Word Embeddings for Fuzzy Matching of Organization Names
Interesting piece from Basis Technology
fraXses utilises Basis Technology’s Rosette for the management of unstructured data. Rosette’s name matching is enhanced by word embeddings to match based on semantics as well as phonetics
Tracking mentions of particular organizations across news articles, social media, and internal communications are integral to the workflow of dozens of use-cases across industries. However, it can be especially challenging to match names of companies and organizations because of misspellings, abbreviations and names in non-Latin scripts. For organization names, words like “corporation,” “group,” or “incorporated” are often used interchangeably, leading to missed matches when deduplicating databases, or searching for specific corporate entities. Also, people are likely to forget if it was the “London Philharmonic Orchestra” or the “London Philharmonic Symphony.”
To solve this problem we’ve added text embeddings, one of the most powerful results of current deep learning research, to our name matching algorithm. This allows Rosette to match entities based on words with similar meanings, rather than only phonetics. For example, a search for “Eagle Drugs, Inc.” of the NASDAQ database will fuzzy match “Eagle Pharmaceuticals, Inc.” because “drugs” and “pharmaceuticals” are close in meaning.
Slow down, what’s fuzzy name matching again?
Traditional name matching methods look at names as sequences of letters, and generate an exhaustive list of name variations to check against each name presented for matching. The process requires continual generation and storage of name variations and only accommodates names written in Latin-based alphabets.
Rosette uses machine learning-based name matching, built over patterns of language and cultural use. Fuzzy name matching accommodates names in non-Latin scripts by applying statistical knowledge of how names vary and how each letter or group of letters sounds in different languages, increasing accuracy and speed.
Rosette’s name matching recognizes and addresses 13 different name-related phenomena such as phonetic similarity, nicknames, and transliteration spelling errors
How do word embeddings improve match scores?
Text embeddings represent text with numbers—as vectors. Calculating the embeddings of two documents, phrases or words lets you evaluate how semantically similar they are based on context, content, and associations. (Learn more about how text vectors work on our previous blog posts: part I and part II.)
We’ve incorporated text embeddings into the “second pass” of our name matching software, the part that refines the similarity scores of names that Rosette has already identified as probable matches. The addition of text vectors increases accuracy without falsely identifying every bank, trust, or credit union as the same business.
For example, take State Street Bank and State Street Corporation. Looking solely at phonetics, Rosette first recognizes that “state” and “street” both match exactly, but “bank” and “corporation” do not, leading to a similarity score of approximately .70.
However, while they aren’t synonyms, “bank” and “corporation” are still semantically similar (at least more so than say, “bank” and “llama”), which means they have similar vector representations. Text embeddings in our name matching process utilizes that similarity, raising the similarity score to approximately .76.

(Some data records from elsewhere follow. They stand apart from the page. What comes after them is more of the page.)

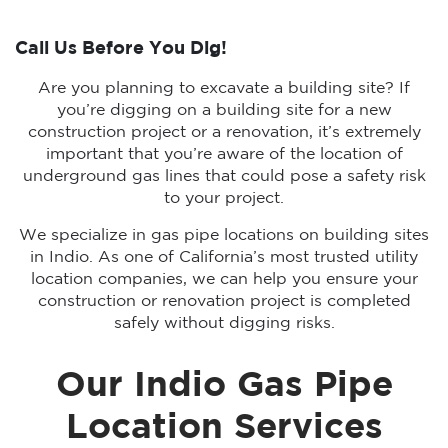
Call Us Before You Dig!
Are you planning to excavate a building site? If
you’re digging on a building site for a new
construction project or a renovation, it’s extremely
important that you’re aware of the location of
underground gas lines that could pose a safety risk
to your project.
We specialize in gas pipe locations on building sites
in Indio. As one of California’s most trusted utility
location companies, we can help you ensure your
construction or renovation project is completed
safely without digging risks.
Our Indio Gas Pipe
Location Services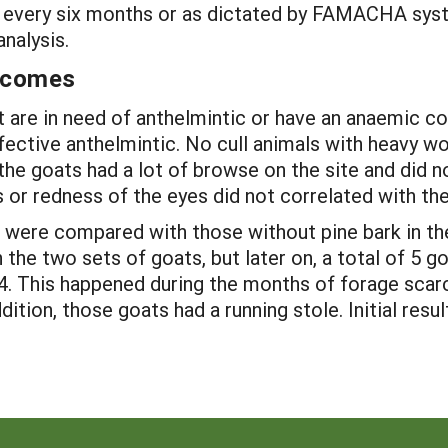
d every six months or as dictated by FAMACHA sy
nalysis.
utcomes
are in need of anthelmintic or have an anaemic co
ffective anthelmintic. No cull animals with heavy w
the goats had a lot of browse on the site and did n
 or redness of the eyes did not correlated with the
were compared with those without pine bark in their
he two sets of goats, but later on, a total of 5 
4. This happened during the months of forage sca
dition, those goats had a running stole. Initial res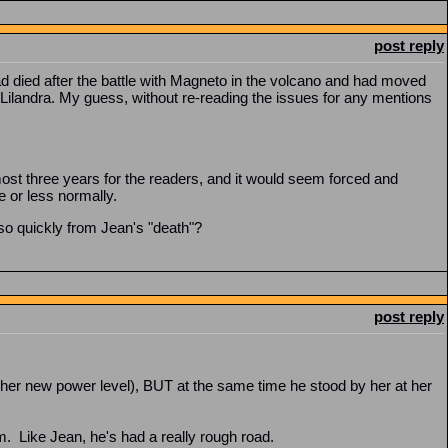
post reply
 died after the battle with Magneto in the volcano and had moved
Lilandra. My guess, without re-reading the issues for any mentions
almost three years for the readers, and it would seem forced and
re or less normally.
so quickly from Jean's "death"?
post reply
er new power level), BUT at the same time he stood by her at her
m. Like Jean, he's had a really rough road.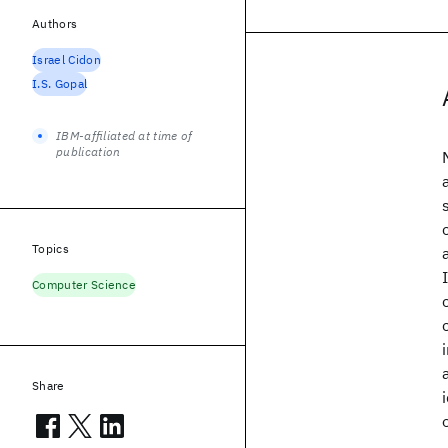
Authors
Israel Cidon
I.S. Gopal
IBM-affiliated at time of
publication
Topics
Computer Science
Share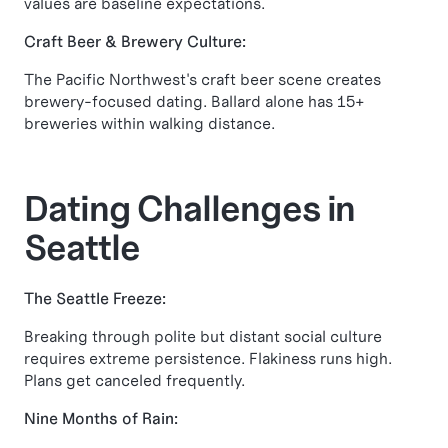
values are baseline expectations.
Craft Beer & Brewery Culture:
The Pacific Northwest's craft beer scene creates
brewery-focused dating. Ballard alone has 15+
breweries within walking distance.
Dating Challenges in
Seattle
The Seattle Freeze:
Breaking through polite but distant social culture
requires extreme persistence. Flakiness runs high.
Plans get canceled frequently.
Nine Months of Rain: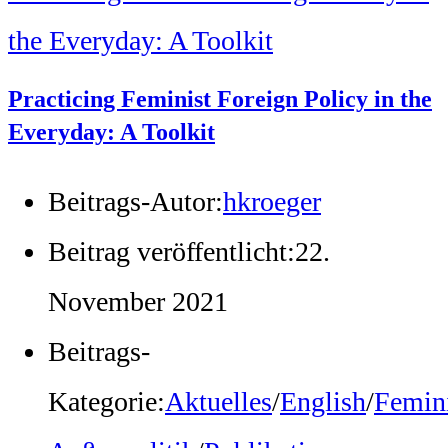
Practicing Feminist Foreign Policy in the
Everyday: A Toolkit
Beitrags-Autor:
hkroeger
Beitrag veröffentlicht:
22.
November 2021
Beitrags-
Kategorie:
Aktuelles
/
English
/
Femini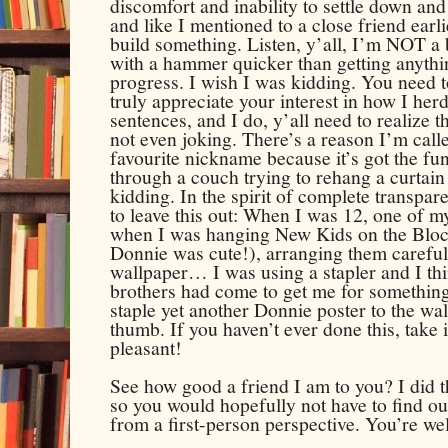
discomfort and inability to settle down and
and like I mentioned to a close friend earli
build something. Listen, y’all, I’m NOT a b
with a hammer quicker than getting anythi
progress. I wish I was kidding. You need t
truly appreciate your interest in how I he
sentences, and I do, y’all need to realize th
not even joking. There’s a reason I’m call
favourite nickname because it’s got the funn
through a couch trying to rehang a curtain
kidding. In the spirit of complete transpar
to leave this out: When I was 12, one of m
when I was hanging New Kids on the Block
Donnie was cute!), arranging them carefu
wallpaper… I was using a stapler and I thi
brothers had come to get me for something 
staple yet another Donnie poster to the wal
thumb. If you haven’t ever done this, take i
pleasant!
See how good a friend I am to you? I did th
so you would hopefully not have to find o
from a first-person perspective.
You’re we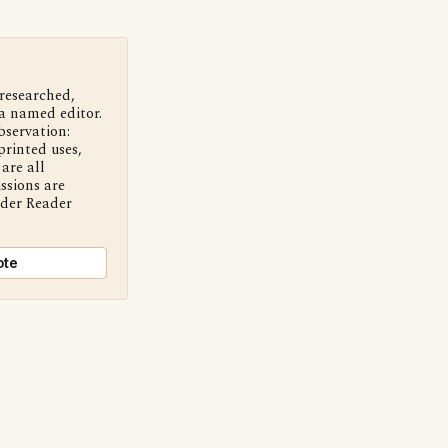
 researched,
a named editor.
bservation:
printed uses,
are all
ssions are
nder Reader
ote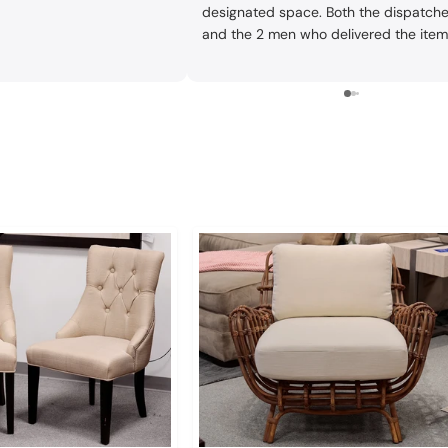
designated space. Both the dispatche
and the 2 men who delivered the ite
did a great job. One issue: although w
gave our current address and they
repeated it in the store, whoever gave 
to the dispatcher gave him our old
address. The dispatcher was very
conscientious about follow-up. We
tipped the drivers well since they did
very good job and also had to go to 2
addresses.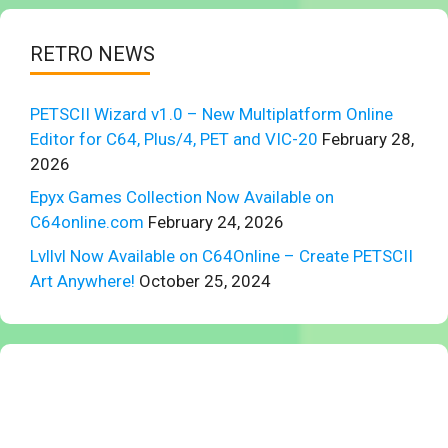
RETRO NEWS
PETSCII Wizard v1.0 – New Multiplatform Online
Editor for C64, Plus/4, PET and VIC-20
February 28,
2026
Epyx Games Collection Now Available on
C64online.com
February 24, 2026
Lvllvl Now Available on C64Online – Create PETSCII
Art Anywhere!
October 25, 2024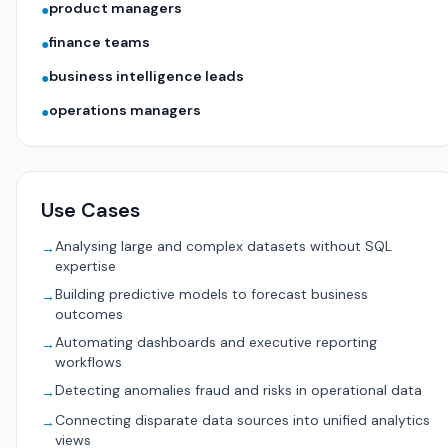
product managers
●
finance teams
●
business intelligence leads
●
operations managers
●
Use Cases
Analysing large and complex datasets without SQL
→
expertise
Building predictive models to forecast business
→
outcomes
Automating dashboards and executive reporting
→
workflows
Detecting anomalies fraud and risks in operational data
→
Connecting disparate data sources into unified analytics
→
views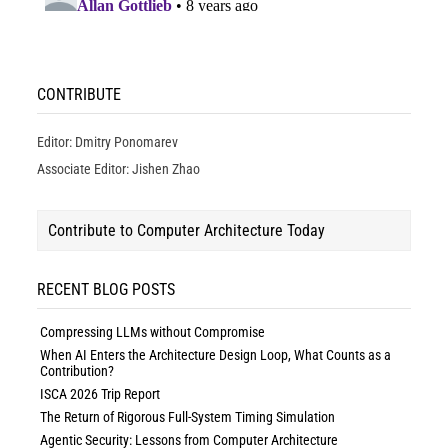
CONTRIBUTE
Editor: Dmitry Ponomarev
Associate Editor: Jishen Zhao
Contribute to Computer Architecture Today
RECENT BLOG POSTS
Compressing LLMs without Compromise
When AI Enters the Architecture Design Loop, What Counts as a
Contribution?
ISCA 2026 Trip Report
The Return of Rigorous Full-System Timing Simulation
Agentic Security: Lessons from Computer Architecture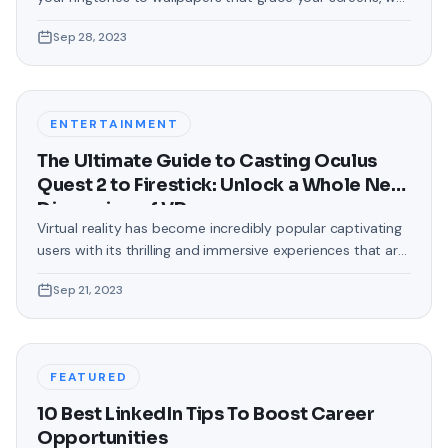
love making our devices uniquely ours. One such personal
Sep 28, 2023
touch that often gets overlooked is the background of
text messages on Android. Gone are the days when users
were confined to the standard, monotonous
backgrounds that came
ENTERTAINMENT
The Ultimate Guide to Casting Oculus
Quest 2 to Firestick: Unlock a Whole New
Dimension of VR
Virtual reality has become incredibly popular captivating
users with its thrilling and immersive experiences that are
truly unprecedented. There are two known devices that
Sep 21, 2023
allow people to enter this world; the Oculus Quest 2 and
the Amazon Firestick. In this guide, we will delve into the
steps involved in casting your Oculus Quest 2 to
FEATURED
10 Best LinkedIn Tips To Boost Career
Opportunities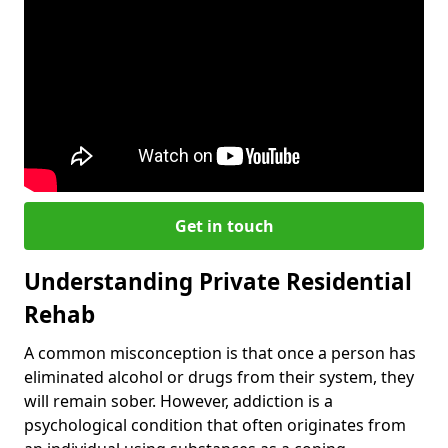
Get in touch
Understanding Private Residential
Rehab
A common misconception is that once a person has
eliminated alcohol or drugs from their system, they
will remain sober. However, addiction is a
psychological condition that often originates from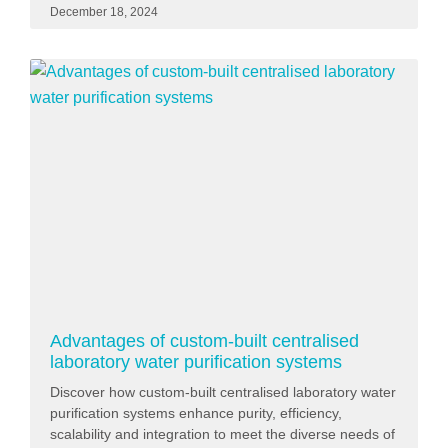
December 18, 2024
Advantages of custom-built centralised
laboratory water purification systems
Discover how custom-built centralised laboratory water
purification systems enhance purity, efficiency,
scalability and integration to meet the diverse needs of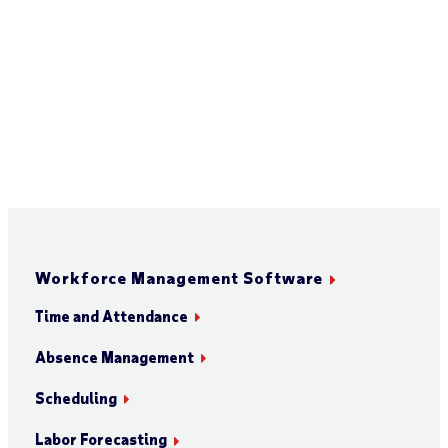
Workforce Management Software
Time and Attendance
Absence Management
Scheduling
Labor Forecasting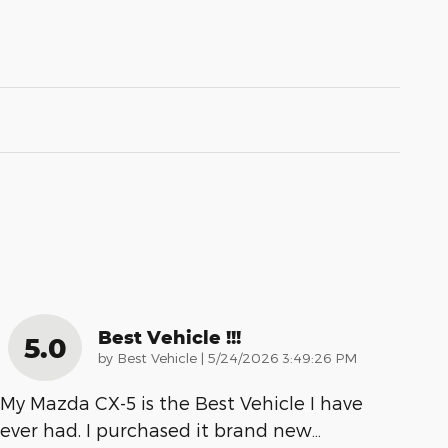
Best Vehicle !!!
5.0
on
by
Best Vehicle
|
5/24/2026 3:49:26 PM
My Mazda CX-5 is the Best Vehicle I have
ever had. I purchased it brand new
…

Often the direct translation of an organization’s name is not a perfect match. This is especially true for divergent languages like Spanish and Korean as opposed to Spanish and Italian which share romance roots. Enter text embeddings to improve match scores for crosslingual names that might otherwise be missed.
For example, “United Nations” in Japanese is represented 国際連合, however, the characters 国際 actually translate to “international,” which isn’t the same as “nations.” Because both “nations” and “international” are in a similar vector space, text embeddings ensure that 国際 correctly matches with “nations.” Similarly, Honda Motor Company is written 本田技研工業株 式会社. 工業 is Japanese for industry, which isn’t normally a synonym for motor, but with text embeddings, the two are correctly matched.
Phonetics and semantics: a text analytics power couple
Rosette’s name matching evaluates both phonetic and semantic similarity to determine matches, a powerful combination designed to optimize both accuracy and precision. A system that only identifies phonetic similarities may still connect most related entities, but with lower recall, as in the State Street example above. Alternatively, a system that relies solely on semantic similarity and disregards phonetics may mistakenly match Citizens Financial Group with Bank of America, two distinct corporate entities. Our approach brings these two techniques together, providing our customers with the even higher recall and precision.